Opvallend is dat Deli vaak laat arriveert (zoals de eerste corner tegen KV Oostende), van richting verandert net voor Vormer zijn aanloopt neemt of er een ploegmaat net voor Deli positie kiest om de mandekking moeilijker te maken.

Deli (17) arriveert laat in de box. Voor hem zet een ploegmaat een blok om ruimte te maken

 

Los van deze duidelijke principes heeft Clement uiteraard nog een aantal problemen te verhelpen. We kwamen tot de drie belangrijkste: 

1. Omschakeling naar balbezit

Naast een goed defensief blok met de juiste pressing is een efficiënte omschakeling naar balbezit dé ideale manier om teams pijn te doen in de Champions League (voorronde). De snelle counter loopt echter nog te vaak stroef bij Club Brugge. Dit heeft voornamelijk te maken met de individuele kwaliteiten van de spelers. Als de omschakeling niet gelanceerd wordt door Vanaken is er momenteel nog een te kleine kans op succes.
-=-=-
[Opdracht]
Geef uit het fragment over Club Brugge letterlijk het stuk weer van "1. Omschakeling naar" tot en met "kans op succes.". De rijen zijn apart materiaal en staan los van het fragment over Club Brugge.
-=-=-
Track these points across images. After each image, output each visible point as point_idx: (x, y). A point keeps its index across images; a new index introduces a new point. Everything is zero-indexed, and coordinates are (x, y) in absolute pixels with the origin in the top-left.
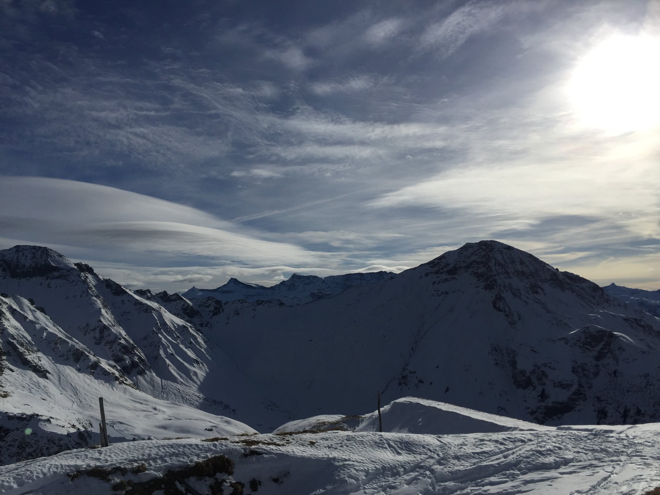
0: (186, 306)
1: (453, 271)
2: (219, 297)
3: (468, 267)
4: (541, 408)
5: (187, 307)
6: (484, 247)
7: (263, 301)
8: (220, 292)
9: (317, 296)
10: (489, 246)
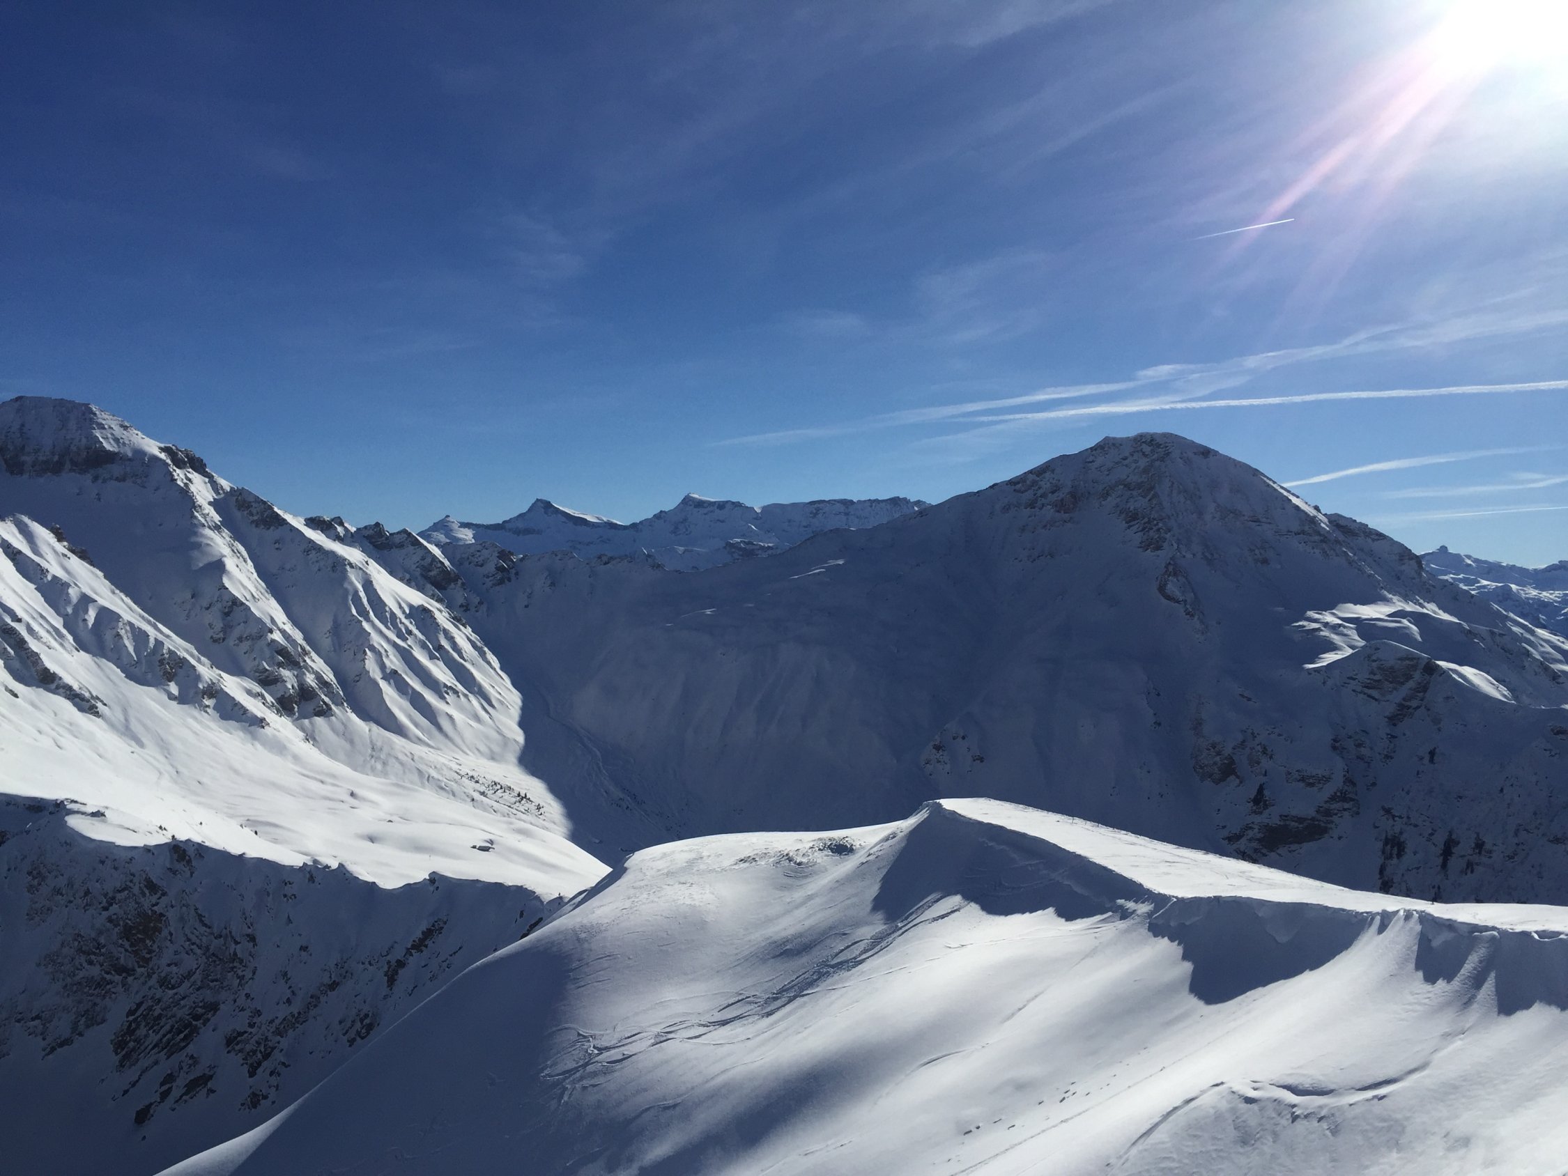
0: (429, 560)
1: (1069, 504)
2: (507, 542)
3: (1105, 495)
4: (1251, 828)
5: (431, 564)
6: (1147, 449)
7: (613, 558)
8: (510, 530)
9: (741, 549)
10: (1159, 445)
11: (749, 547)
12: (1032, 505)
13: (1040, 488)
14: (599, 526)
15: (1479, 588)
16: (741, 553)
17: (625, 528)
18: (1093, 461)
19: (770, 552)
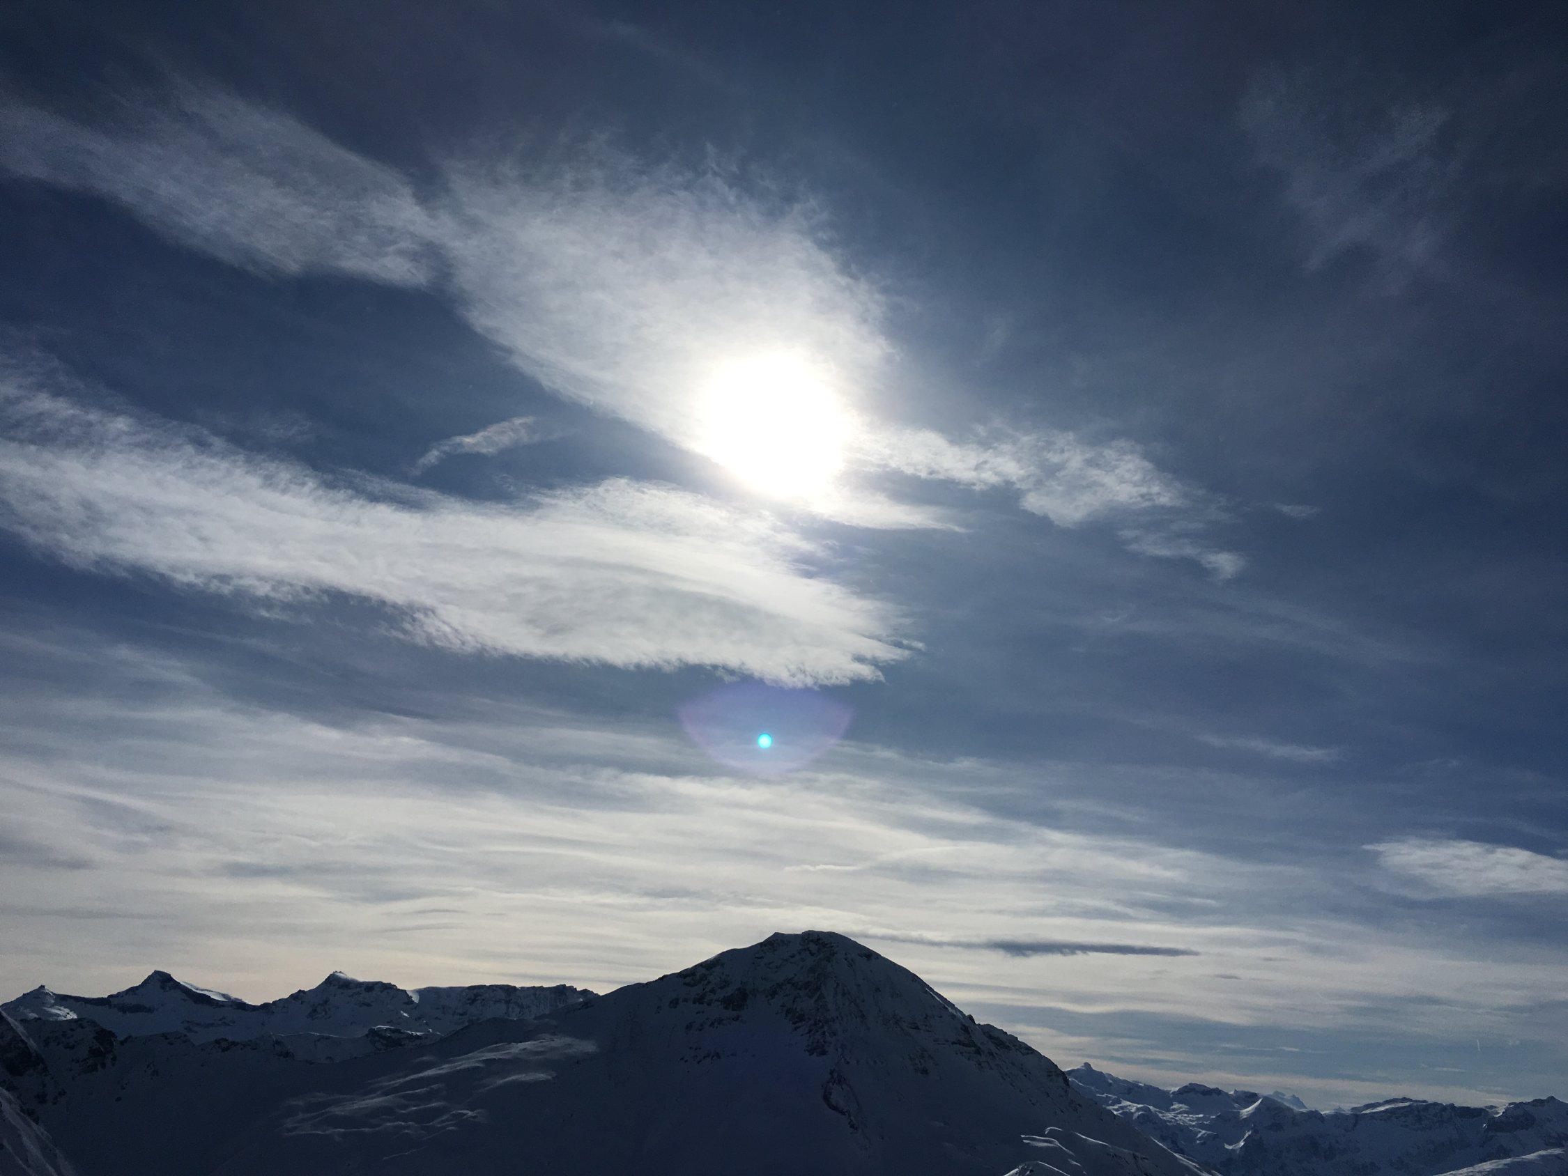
1: (737, 1001)
2: (109, 1021)
3: (773, 993)
5: (12, 1044)
6: (813, 947)
7: (234, 1043)
8: (115, 1006)
9: (385, 1038)
10: (824, 945)
11: (395, 1036)
12: (699, 1000)
13: (709, 982)
14: (223, 1006)
15: (1122, 1108)
16: (385, 1042)
17: (254, 1008)
18: (762, 957)
19: (418, 1042)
-=-=-
[Antwoord]
1. Omschakeling naar balbezit

Naast een goed defensief blok met de juiste pressing is een efficiënte omschakeling naar balbezit dé ideale manier om teams pijn te doen in de Champions League (voorronde). De snelle counter loopt echter nog te vaak stroef bij Club Brugge. Dit heeft voornamelijk te maken met de individuele kwaliteiten van de spelers. Als de omschakeling niet gelanceerd wordt door Vanaken is er momenteel nog een te kleine kans op succes.